Start of PROVIDED MATERIAL
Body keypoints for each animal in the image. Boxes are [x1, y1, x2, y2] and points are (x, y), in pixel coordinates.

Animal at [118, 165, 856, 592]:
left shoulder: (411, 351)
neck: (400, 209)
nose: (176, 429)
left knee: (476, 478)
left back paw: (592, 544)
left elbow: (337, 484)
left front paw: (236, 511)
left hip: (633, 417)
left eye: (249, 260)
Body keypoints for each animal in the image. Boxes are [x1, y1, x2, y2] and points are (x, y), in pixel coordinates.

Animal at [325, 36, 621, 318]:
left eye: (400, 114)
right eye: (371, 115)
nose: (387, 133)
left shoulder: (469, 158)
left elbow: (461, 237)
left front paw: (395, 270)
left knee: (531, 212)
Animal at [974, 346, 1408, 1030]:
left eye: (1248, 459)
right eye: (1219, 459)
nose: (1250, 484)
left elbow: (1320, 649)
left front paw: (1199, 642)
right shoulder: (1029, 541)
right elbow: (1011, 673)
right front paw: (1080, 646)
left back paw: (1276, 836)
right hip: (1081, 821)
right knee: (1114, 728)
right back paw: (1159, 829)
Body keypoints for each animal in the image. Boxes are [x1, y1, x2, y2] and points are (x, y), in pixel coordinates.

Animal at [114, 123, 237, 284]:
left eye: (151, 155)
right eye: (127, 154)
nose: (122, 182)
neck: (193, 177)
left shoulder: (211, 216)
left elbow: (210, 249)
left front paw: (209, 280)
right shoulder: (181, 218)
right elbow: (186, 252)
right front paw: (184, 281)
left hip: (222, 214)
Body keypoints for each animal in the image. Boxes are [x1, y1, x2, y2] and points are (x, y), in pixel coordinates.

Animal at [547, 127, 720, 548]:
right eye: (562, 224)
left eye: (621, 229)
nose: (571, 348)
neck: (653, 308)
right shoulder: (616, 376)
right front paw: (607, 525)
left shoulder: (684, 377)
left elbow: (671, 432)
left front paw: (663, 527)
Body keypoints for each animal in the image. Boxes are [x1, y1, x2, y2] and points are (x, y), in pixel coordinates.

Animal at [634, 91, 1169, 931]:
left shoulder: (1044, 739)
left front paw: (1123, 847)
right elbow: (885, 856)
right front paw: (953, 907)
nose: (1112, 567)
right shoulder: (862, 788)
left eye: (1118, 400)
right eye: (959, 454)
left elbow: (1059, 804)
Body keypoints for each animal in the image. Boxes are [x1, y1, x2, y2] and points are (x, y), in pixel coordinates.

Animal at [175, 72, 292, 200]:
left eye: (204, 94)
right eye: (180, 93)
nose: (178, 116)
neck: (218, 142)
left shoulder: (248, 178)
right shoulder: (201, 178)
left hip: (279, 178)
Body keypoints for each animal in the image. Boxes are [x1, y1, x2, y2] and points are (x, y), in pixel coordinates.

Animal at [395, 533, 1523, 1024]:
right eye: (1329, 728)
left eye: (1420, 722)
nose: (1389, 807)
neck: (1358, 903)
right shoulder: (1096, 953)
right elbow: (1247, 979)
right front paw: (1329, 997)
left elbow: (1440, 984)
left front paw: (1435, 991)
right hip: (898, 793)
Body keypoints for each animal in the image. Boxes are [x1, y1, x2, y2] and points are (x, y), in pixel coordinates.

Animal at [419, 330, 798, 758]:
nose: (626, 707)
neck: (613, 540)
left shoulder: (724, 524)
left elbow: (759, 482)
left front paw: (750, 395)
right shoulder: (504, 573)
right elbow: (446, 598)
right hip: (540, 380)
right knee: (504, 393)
End of PROVIDED MATERIAL
# TASK DETAILS
From the first line through the last, repeat the entries exactly.

# WRITTEN REPLY
Body keypoints for each animal in the image. Boxes are [x1, y1, x2, y2] and points are (x, y), in pixel coordinates.

Animal at [118, 165, 856, 592]:
left shoulder: (411, 351)
neck: (400, 209)
nose: (176, 429)
left knee: (476, 478)
left back paw: (592, 544)
left elbow: (337, 484)
left front paw: (236, 511)
left hip: (633, 417)
left eye: (249, 260)
Body keypoints for each animal in the image. Boxes are [x1, y1, x2, y2] and points are (x, y), in pixel coordinates.

Animal at [325, 36, 621, 318]:
left eye: (400, 114)
right eye: (371, 115)
nose: (387, 133)
left shoulder: (469, 158)
left elbow: (461, 237)
left front paw: (395, 270)
left knee: (531, 212)
Animal at [974, 346, 1408, 1030]:
left eye: (1248, 459)
right eye: (1219, 459)
nose: (1250, 484)
left elbow: (1320, 649)
left front paw: (1199, 642)
right shoulder: (1029, 541)
right elbow: (1011, 673)
right front paw: (1080, 646)
left back paw: (1276, 836)
right hip: (1081, 821)
right knee: (1114, 728)
right back paw: (1159, 829)
Body keypoints for each animal in the image. Boxes are [x1, y1, x2, y2] and points are (x, y), in pixel coordinates.

Animal at [114, 123, 237, 284]:
left eye: (151, 155)
right eye: (127, 154)
nose: (122, 182)
neck: (193, 177)
left shoulder: (211, 216)
left elbow: (210, 249)
left front paw: (209, 280)
right shoulder: (181, 218)
right elbow: (186, 252)
right front paw: (184, 281)
left hip: (222, 214)
Body keypoints for each animal in the image. Boxes are [x1, y1, x2, y2] and points are (x, y), in pixel coordinates.

Animal at [547, 127, 720, 548]:
right eye: (562, 224)
left eye: (621, 229)
nose: (571, 348)
neck: (653, 308)
right shoulder: (616, 376)
right front paw: (607, 525)
left shoulder: (684, 377)
left elbow: (671, 432)
left front paw: (663, 527)
Body keypoints for each animal in the image. Boxes are [x1, y1, x2, y2] and points are (x, y), in pixel coordinates.

Animal at [634, 91, 1169, 931]:
left shoulder: (1044, 739)
left front paw: (1123, 847)
right elbow: (885, 856)
right front paw: (953, 907)
nose: (1112, 567)
right shoulder: (862, 788)
left eye: (1118, 400)
right eye: (959, 454)
left elbow: (1059, 804)
Body keypoints for each animal in the image. Boxes are [x1, y1, x2, y2] and points are (x, y), in pixel coordinates.

Animal at [175, 72, 292, 200]:
left eye: (204, 94)
right eye: (180, 93)
nose: (178, 116)
neck: (218, 142)
left shoulder: (248, 178)
right shoulder: (201, 178)
left hip: (279, 178)
Body keypoints for each animal in the image. Boxes are [x1, y1, x2, y2] and points are (x, y), in pixel coordinates.

Animal at [395, 533, 1523, 1024]:
right eye: (1329, 728)
left eye: (1420, 722)
nose: (1389, 807)
neck: (1358, 903)
right shoulder: (1096, 953)
right elbow: (1247, 979)
right front paw: (1329, 997)
left elbow: (1440, 984)
left front paw: (1435, 991)
right hip: (898, 793)
Body keypoints for each animal in the image. Boxes are [x1, y1, x2, y2] and points are (x, y), in pixel coordinates.

Animal at [419, 330, 798, 758]:
nose: (626, 707)
neck: (613, 540)
left shoulder: (724, 524)
left elbow: (759, 482)
left front paw: (750, 395)
right shoulder: (504, 573)
right elbow: (446, 598)
right hip: (540, 380)
right knee: (504, 393)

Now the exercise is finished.